If 1,000 people like this article, I’ll take time out of work to share the solution I’ve come up with. If not, no worries - I’m going to keep working and you’ll probably hear about eventually! The purpose of a like-based threshold is not just to ensure I’m spending my time doing something people want, but it also serves as a critical hint towards what a solution looks like.
In the meantime, I’ll stop standing athwart the train of hype and allow others to write random letters, maybe mutating the English language one letter at a time in hopes of typing the solution in Arabic.
Excellent statement of the problem. On the human side of it (and imo of all biotech) are a deep ignorance and staggering hubris by people who think computing and biological systems are basically interchangeable, or at least have significant overlap.
In my estimation, that near-infinite biological universe you describe precludes any limited tech “solutions” so I’m very curious to hear yours!
Here’s the word of the day: anthropomorphize.
I’m kind of stretching the definition of it here though because I don’t just mean ascribing human features to non-human things; I mean also ascribing human SCALES (which are necessarily rooted in physical human limitations as well as extremely limited human conceptual frameworks) to non-human things.
Because we are used to figuring out how to go to Italy on vacation, we think we can also figure out how to travel to stars that are hundreds of lightyears away.
Because for the entirety of modern human evolutionary time, every production of sensical linguistic formulation came from a sentient mind, we think that LLM’s must be sentient.
Because we can go down to the hardware store and sort through the plumbing fittings until we find the right thing to fix our leaky pipes, we think we can compute our way to fabulous new protein structures that will construct humans that won’t ever get sick and die and, of course will be so much smarter - and likely more fashionable - than we are.

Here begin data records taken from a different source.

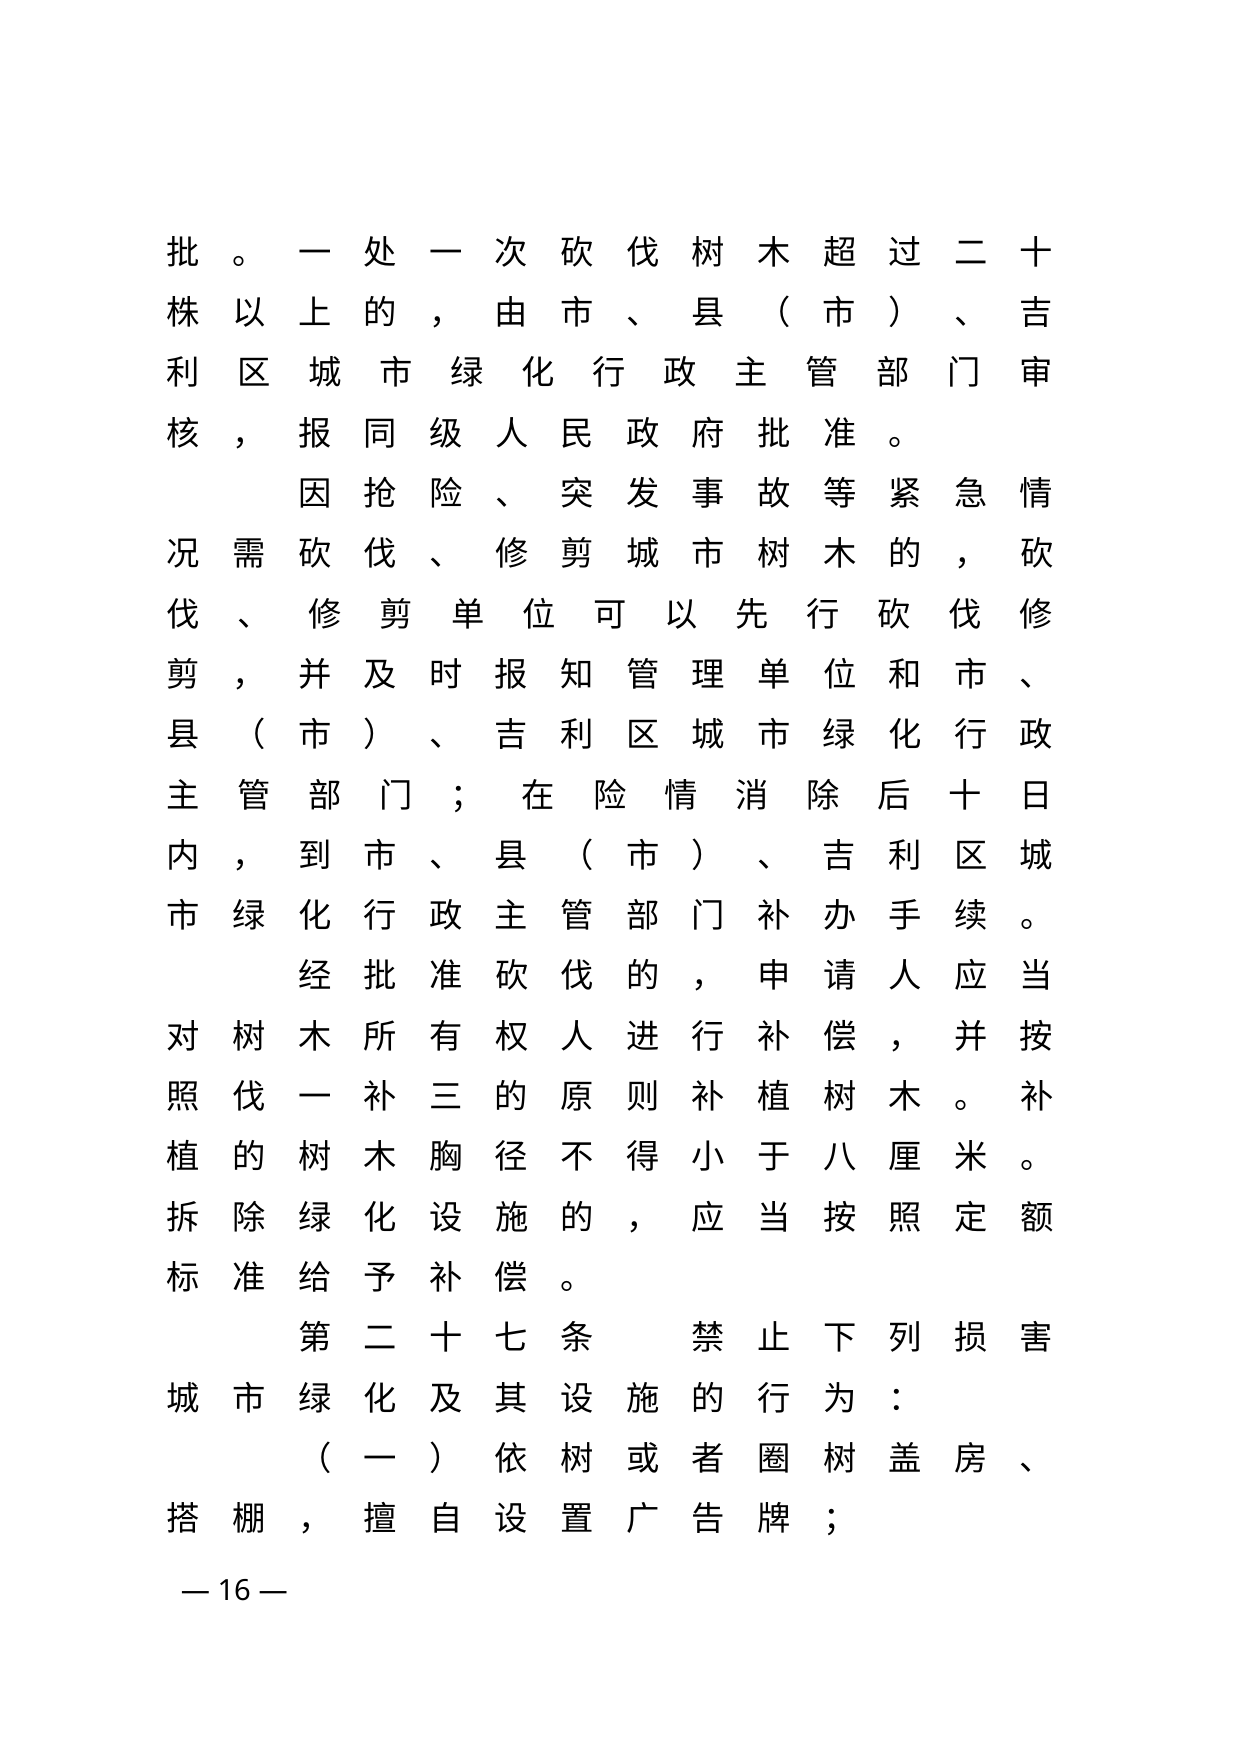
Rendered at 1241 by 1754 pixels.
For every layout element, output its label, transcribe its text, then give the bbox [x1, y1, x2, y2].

text （一）依树或者圈树盖房、搭棚，擅自设置广告牌； [167, 1426, 1085, 1546]
text 因抢险、突发事故等紧急情况需砍伐、修剪城市树木的，砍伐、修剪单位可以先行砍伐修剪，并及时报知管理单位和市、县（市）、吉利区城市绿化行政主管部门；在险情消除后十日内，到市、县（市）、吉利区城市绿化行政主管部门补办手续。 [167, 461, 1085, 943]
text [167, 219, 1085, 461]
text 经批准砍伐的，申请人应当对树木所有权人进行补偿，并按照伐一补三的原则补植树木。补植的树木胸径不得小于八厘米。拆除绿化设施的，应当按照定额标准给予补偿。 [167, 943, 1085, 1305]
text 第二十七条 禁止下列损害城市绿化及其设施的行为： [167, 1305, 1085, 1426]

Repeat after me: we are all idiots.
I don’t mean that in a pejorative way - I mean it in a let’s be honest and serious and adult about it way. We are confronted by an existence-miracle which is so much bigger and more varied than our puny little human scale frameworks that understanding it rationally is not and never will be on the table. Knowing it (knowledge being a much cruder and more limited tool than understanding) is literally impossible.
The very smartest of us are still so limited by comparison with the totality of what IS that it’s just a massive category error to imagine we are ever going to understand, much less know, anything about the tremendum in which we find ourselves.
That’s not to say that we can’t progress - obviously we can do so (have done so) within limits that we are also too limited to see. We should just be serious about the limits that we can see: we’re never physically going to the stars; they are just too far away (and it doesn’t matter how many scifi novels we produce and read). LLM’s are not a few steps away from sentience; rearranging linguistic tokens has nothing whatsoever to do with sentience. We’re never going to meaningfully explore the space of possible proteins via computation; there’s too much there there as you have just pointed out so well.